__Text extract__.
====================

Data Visualization Project 02

library(GGally)
library(ggthemes)
library(plotly)
library(sf)
library(tidyverse)
weather_raw <- read_csv("../data/atl-weather.csv")
## Rows: 365 Columns: 40
## ── Column specification ────────────────────────────────────────────────────────
## Delimiter: ","
## chr   (3): summary, icon, precipType
## dbl  (29): moonPhase, precipIntensity, precipIntensityMax, precipProbability...
## dttm  (8): time, sunriseTime, sunsetTime, precipIntensityMaxTime, temperatur...
## 
## ℹ Use `spec()` to retrieve the full column specification for this data.
## ℹ Specify the column types or set `show_col_types = FALSE` to quiet this message.
weather_temps <- weather_raw |>
  pivot_longer(cols = c(temperatureLow,
                        temperatureHigh),
               names_to = "temperatureType",
               values_to = "temperature")

The raw data is shown with a thin line in the background. The thicker lines show a smoothed version of the data, which makes it much easier to view the average temperature throughout the year.

temps_plot <- ggplot(weather_temps,
                     aes(x = time,
                         y = temperature,
                         color = temperatureType)) +
  geom_line(linewidth = 0.1) +
  geom_smooth(se = FALSE) +
  guides(color = "none") +
  labs(title = "Daily high and low temperatures in Atlanta",
       subtitle = "January 1, 2019 - January 1, 2020",
       x = NULL,
       y = "Fahrenheit") +
  theme_hc()

ggplotly(temps_plot)
## `geom_smooth()` using method = 'loess' and formula = 'y ~ x'

Humidity, cloud cover, and visibility are all closely related. Humidity has a strong effect on visibility separately from any relation to cloud cover as well.

weather_stats <- weather_raw |>
  select(cloudCover, dewPoint, humidity, visibility)
ggpairs(weather_stats, progress = FALSE)

lakes <- read_sf("../data/Florida_Lakes/Florida_Lakes.shp")
counties <- read_sf("../data/Florida_Counties/Florida_Counties.shp")
lakes$type <- "water"
counties <- counties |>
  mutate(type = ifelse(COUNTYNAME == "POLK", "highlight", "land"))

polk <- counties |>
  filter(COUNTYNAME == "POLK")
box <- st_bbox(polk$geometry)
center <- c(x = (box["xmin"] + box["xmax"]) / 2,
            y = (box["ymin"] + box["ymax"]) / 2)

The original goal was for this map to be interactive using plotly, but it would run out of memory when trying to save the plot. Polk County is highlighted and annotated on the map, but no data is presented beyond coloring in lakes and drawing outlines of each county.

ggplot() +
  geom_sf(data = counties,
          mapping = aes(fill = type),
          linewidth = 0.1) +
  geom_sf(data = lakes,
          mapping = aes(fill = type),
          linewidth = 0.1) +
  geom_text(aes(x = center[1],
                y = center[2],
                label = "Polk County"),
            color = "black",
            size = 4) +
  scale_fill_manual(values = c("land" = "green",
                               "water" = "blue",
                               "highlight" = "red")) +
  guides(fill = "none") +
  labs(title = "Map of Florida",
       x = "",
       y = "") +
  theme_hc()

====================

__Data to process__.
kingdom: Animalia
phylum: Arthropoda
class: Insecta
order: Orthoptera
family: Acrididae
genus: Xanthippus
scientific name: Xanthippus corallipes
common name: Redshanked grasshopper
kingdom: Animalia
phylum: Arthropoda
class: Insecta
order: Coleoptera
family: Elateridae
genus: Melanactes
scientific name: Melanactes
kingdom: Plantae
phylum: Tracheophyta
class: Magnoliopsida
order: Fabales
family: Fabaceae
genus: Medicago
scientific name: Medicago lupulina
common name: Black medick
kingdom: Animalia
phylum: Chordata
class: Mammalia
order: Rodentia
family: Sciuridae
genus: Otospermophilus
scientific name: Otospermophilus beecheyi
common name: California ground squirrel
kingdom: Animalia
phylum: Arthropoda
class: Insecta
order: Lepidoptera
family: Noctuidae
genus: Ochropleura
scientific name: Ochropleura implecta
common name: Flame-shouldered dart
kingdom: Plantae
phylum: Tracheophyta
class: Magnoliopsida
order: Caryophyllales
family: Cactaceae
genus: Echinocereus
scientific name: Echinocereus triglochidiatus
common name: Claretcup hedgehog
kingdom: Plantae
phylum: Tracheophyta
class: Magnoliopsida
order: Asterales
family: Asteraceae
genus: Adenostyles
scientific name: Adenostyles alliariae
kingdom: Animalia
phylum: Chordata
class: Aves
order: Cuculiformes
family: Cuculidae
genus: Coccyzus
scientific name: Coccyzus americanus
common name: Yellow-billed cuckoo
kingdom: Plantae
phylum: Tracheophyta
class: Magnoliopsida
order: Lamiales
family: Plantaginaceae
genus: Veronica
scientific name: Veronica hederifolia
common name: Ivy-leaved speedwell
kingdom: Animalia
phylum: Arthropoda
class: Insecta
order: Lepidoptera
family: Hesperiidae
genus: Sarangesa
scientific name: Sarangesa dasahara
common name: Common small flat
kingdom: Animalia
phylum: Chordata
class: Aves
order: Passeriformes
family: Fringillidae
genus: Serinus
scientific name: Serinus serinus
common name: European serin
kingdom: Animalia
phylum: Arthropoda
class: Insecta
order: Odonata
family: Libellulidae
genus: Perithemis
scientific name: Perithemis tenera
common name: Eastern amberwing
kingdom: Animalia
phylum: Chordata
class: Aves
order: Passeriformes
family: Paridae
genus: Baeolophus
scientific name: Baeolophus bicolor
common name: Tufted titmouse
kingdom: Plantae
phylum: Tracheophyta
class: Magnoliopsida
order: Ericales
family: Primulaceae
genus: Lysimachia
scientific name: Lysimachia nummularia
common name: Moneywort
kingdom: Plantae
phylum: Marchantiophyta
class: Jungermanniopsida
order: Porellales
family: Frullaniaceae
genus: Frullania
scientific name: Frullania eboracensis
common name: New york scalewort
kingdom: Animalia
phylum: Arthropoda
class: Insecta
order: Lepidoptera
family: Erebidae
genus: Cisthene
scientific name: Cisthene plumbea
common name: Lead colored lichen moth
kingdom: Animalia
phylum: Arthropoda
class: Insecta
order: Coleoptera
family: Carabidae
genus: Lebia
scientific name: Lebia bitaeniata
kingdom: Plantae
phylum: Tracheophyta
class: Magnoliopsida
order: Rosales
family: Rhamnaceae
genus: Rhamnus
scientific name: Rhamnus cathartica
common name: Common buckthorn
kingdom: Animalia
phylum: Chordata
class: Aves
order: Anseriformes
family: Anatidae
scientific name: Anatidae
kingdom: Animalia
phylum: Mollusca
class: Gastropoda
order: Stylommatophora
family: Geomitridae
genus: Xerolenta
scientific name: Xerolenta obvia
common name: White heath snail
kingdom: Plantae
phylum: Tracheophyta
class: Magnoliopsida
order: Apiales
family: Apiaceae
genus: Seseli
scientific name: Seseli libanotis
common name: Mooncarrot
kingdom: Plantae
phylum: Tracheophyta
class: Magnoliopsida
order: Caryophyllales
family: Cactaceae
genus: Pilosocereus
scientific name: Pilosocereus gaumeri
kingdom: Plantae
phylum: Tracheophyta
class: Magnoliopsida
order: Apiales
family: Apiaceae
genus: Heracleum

====================

__What is asked__.
**1.** In the data visualization project, why was the Florida map not made interactive with plotly?
**2.** Quote the lines of the listing starting at the line that contains "scientific name: Anatidae" and ending with the final line of the listing, including both of those lines.

__Answers per task__.
**1.** It ran out of memory when trying to save the plot.

**2.**
scientific name: Anatidae
kingdom: Animalia
phylum: Mollusca
class: Gastropoda
order: Stylommatophora
family: Geomitridae
genus: Xerolenta
scientific name: Xerolenta obvia
common name: White heath snail
kingdom: Plantae
phylum: Tracheophyta
class: Magnoliopsida
order: Apiales
family: Apiaceae
genus: Seseli
scientific name: Seseli libanotis
common name: Mooncarrot
kingdom: Plantae
phylum: Tracheophyta
class: Magnoliopsida
order: Caryophyllales
family: Cactaceae
genus: Pilosocereus
scientific name: Pilosocereus gaumeri
kingdom: Plantae
phylum: Tracheophyta
class: Magnoliopsida
order: Apiales
family: Apiaceae
genus: Heracleum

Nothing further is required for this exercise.